Nasdaq's Pursuit of Exchange Status and an Initial Public Offering


 

Publication Date: March 2005

Publisher: Library of Congress. Congressional Research Service

Author(s):

Research Area: Banking and finance

Type:

Abstract:

Until recently, the Nasdaq stock market was a for-profit, but wholly-owned subsidiary of the nonprofit National Association of Securities Dealers, Inc. (NASD), the largest self-regulatory organization (SRO) for the securities industry. In 2000, in a strategic response to an increasingly competitive securities trading market, the NASD membership approved spinning off the for-profit NASD-owned Nasdaq and converting it into a for-profit shareholder-owned market that later planned to issue publicly traded stock.

The process has three broad stages: (1) issuing privately placed stock; (2) converting to technical exchange status; and (3) issuing publicly-held stock. Stage one, the private placement stage has been completed. In March 2001, Nasdaq submitted an application for exchange status to the Securities and Exchange Commission (SEC). Obtaining exchange status is necessary for Nasdaq to proceed to stage three of Introduction, its conversion to an independent shareholder owned market -- a public stock offering.

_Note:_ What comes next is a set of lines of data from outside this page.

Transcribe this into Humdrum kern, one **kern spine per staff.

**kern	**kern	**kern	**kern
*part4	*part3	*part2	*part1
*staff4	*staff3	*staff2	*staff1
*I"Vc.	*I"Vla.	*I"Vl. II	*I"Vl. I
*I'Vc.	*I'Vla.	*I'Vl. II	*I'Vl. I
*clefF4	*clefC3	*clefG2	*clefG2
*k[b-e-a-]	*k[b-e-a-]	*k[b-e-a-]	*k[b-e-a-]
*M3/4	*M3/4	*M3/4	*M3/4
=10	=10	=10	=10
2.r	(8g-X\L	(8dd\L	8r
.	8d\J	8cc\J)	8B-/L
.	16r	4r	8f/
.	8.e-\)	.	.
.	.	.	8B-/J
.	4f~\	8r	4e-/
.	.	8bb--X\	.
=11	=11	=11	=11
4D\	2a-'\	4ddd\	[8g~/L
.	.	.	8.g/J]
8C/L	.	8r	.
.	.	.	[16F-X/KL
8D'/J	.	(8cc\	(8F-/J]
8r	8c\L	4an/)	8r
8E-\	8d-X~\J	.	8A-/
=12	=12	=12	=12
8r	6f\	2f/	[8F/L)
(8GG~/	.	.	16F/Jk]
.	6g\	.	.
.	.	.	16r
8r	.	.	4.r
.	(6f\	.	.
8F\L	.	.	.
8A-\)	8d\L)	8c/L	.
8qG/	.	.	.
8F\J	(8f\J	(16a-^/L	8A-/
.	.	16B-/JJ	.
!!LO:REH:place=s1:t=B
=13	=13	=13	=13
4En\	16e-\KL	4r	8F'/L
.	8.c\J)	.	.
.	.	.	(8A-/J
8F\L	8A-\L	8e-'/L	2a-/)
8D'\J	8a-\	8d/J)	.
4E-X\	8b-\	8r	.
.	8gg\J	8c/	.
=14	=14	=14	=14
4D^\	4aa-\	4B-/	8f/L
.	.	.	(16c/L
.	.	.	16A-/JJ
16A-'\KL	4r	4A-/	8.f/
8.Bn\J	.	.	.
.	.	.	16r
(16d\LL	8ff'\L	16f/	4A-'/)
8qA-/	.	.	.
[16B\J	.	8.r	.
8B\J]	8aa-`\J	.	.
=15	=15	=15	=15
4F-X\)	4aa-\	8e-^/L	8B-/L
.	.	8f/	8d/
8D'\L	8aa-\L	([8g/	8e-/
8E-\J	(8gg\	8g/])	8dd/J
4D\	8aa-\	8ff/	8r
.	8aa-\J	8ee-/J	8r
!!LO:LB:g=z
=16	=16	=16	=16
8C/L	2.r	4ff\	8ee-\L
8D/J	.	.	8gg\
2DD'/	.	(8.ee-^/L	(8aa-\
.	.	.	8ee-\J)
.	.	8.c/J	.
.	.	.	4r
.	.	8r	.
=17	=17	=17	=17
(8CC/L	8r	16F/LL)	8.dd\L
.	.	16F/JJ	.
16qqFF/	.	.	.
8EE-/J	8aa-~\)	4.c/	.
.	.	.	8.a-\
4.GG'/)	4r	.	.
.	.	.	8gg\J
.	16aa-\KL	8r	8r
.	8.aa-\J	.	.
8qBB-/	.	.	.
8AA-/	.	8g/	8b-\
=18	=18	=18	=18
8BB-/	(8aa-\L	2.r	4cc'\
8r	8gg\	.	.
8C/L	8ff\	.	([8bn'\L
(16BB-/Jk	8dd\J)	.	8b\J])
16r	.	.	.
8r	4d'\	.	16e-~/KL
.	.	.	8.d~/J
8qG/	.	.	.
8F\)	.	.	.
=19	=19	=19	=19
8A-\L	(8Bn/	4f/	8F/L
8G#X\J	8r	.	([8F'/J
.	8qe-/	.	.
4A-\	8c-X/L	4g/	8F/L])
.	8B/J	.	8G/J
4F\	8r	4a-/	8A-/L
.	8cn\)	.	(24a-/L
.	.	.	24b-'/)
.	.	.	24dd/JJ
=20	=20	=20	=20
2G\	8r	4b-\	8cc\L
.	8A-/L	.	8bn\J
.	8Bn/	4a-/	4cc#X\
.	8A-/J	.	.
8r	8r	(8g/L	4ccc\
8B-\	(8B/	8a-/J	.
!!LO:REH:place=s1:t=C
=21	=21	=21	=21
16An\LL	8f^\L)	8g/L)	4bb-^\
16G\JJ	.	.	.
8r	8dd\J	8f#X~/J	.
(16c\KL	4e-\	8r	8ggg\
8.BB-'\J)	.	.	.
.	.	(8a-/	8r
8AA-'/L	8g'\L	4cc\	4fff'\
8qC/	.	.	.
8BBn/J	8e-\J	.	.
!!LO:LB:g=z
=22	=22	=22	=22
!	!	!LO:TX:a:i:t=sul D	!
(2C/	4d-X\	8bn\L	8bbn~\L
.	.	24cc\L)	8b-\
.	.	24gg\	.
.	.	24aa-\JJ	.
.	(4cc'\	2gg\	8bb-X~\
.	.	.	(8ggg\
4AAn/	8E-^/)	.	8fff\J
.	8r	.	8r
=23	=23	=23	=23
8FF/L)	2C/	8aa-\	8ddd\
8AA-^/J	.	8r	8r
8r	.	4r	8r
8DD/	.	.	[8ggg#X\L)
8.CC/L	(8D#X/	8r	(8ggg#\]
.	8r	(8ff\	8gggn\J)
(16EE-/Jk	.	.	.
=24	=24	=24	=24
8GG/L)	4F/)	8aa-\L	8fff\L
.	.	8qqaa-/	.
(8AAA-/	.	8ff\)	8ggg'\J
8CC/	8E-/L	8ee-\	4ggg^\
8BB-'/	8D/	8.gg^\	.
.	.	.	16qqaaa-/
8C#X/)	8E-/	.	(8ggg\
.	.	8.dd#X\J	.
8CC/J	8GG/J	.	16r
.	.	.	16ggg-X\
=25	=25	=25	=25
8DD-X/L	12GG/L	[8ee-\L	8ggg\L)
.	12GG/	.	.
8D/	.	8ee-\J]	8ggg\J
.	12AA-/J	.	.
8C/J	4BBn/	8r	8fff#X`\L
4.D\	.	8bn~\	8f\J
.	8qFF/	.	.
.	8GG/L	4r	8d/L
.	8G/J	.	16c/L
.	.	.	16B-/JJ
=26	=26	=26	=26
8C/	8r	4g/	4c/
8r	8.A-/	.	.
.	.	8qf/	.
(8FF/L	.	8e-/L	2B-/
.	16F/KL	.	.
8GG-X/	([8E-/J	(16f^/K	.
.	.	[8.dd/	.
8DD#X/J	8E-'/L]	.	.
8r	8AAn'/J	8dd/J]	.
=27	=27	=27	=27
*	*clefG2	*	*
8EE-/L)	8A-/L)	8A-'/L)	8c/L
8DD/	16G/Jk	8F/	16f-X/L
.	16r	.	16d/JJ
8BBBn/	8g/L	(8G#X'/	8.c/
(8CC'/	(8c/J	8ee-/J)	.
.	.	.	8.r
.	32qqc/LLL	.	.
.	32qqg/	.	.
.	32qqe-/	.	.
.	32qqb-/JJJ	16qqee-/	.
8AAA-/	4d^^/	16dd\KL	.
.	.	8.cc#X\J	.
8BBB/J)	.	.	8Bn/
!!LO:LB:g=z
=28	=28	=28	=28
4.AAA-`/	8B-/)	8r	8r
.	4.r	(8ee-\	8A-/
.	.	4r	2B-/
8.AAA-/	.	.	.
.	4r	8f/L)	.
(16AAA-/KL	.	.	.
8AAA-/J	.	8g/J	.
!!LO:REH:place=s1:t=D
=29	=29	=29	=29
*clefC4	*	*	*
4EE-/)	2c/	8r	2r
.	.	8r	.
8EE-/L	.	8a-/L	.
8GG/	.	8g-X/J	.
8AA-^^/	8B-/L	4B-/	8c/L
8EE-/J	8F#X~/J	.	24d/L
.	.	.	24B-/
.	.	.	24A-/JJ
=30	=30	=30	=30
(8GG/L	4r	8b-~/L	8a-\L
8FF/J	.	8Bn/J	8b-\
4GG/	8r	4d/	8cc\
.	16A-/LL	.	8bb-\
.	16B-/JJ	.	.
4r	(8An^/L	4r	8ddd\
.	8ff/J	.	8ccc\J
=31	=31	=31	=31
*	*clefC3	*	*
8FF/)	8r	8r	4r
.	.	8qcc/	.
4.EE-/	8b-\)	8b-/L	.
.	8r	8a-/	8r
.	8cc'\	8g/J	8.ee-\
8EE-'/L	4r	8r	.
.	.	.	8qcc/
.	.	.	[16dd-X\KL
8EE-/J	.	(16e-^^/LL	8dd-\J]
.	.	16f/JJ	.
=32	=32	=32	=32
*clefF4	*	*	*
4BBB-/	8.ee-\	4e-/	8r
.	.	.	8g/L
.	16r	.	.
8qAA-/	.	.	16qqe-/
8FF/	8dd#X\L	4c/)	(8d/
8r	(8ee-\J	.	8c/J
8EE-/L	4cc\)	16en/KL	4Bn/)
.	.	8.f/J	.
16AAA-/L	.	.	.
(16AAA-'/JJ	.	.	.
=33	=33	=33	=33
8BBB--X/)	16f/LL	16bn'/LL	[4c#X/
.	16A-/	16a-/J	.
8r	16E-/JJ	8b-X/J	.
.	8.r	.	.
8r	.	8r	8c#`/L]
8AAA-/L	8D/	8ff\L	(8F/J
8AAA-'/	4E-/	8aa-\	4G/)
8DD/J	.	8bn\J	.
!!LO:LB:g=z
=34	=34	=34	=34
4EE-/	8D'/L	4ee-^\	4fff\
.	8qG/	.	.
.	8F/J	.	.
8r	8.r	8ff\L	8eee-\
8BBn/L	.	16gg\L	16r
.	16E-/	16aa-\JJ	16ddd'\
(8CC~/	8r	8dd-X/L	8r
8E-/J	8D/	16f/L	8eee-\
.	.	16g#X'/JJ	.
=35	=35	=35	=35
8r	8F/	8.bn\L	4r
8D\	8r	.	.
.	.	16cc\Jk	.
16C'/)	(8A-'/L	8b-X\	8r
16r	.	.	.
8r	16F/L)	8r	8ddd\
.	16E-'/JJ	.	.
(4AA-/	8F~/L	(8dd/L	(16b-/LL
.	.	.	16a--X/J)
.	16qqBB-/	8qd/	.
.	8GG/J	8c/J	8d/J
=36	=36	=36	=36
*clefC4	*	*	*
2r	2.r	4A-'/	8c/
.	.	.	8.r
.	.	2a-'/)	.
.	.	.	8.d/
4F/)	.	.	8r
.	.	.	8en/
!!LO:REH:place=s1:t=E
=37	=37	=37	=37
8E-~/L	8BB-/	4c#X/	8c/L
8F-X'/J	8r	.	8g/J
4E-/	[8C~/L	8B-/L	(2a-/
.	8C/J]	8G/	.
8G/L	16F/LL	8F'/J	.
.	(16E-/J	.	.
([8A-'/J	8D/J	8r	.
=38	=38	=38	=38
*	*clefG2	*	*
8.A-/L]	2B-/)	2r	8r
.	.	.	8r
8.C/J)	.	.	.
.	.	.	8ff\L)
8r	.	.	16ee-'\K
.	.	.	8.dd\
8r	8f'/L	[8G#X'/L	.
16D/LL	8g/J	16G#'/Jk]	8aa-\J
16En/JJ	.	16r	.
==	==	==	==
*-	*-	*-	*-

A major reason that the SEC continues to hold up Nasdaq's exchange application is that exchanges must comply with a trading protocol in which they provide execution priority to the best priced offers to trade known as price priority. As an association and not an exchange, Nasdaq is not beholden to such a rule. And SEC officials have been reluctant to grant it exchange status without a price priority trading protocol, which Nasdaq officials say is an intrinsic and beneficial part of its business model.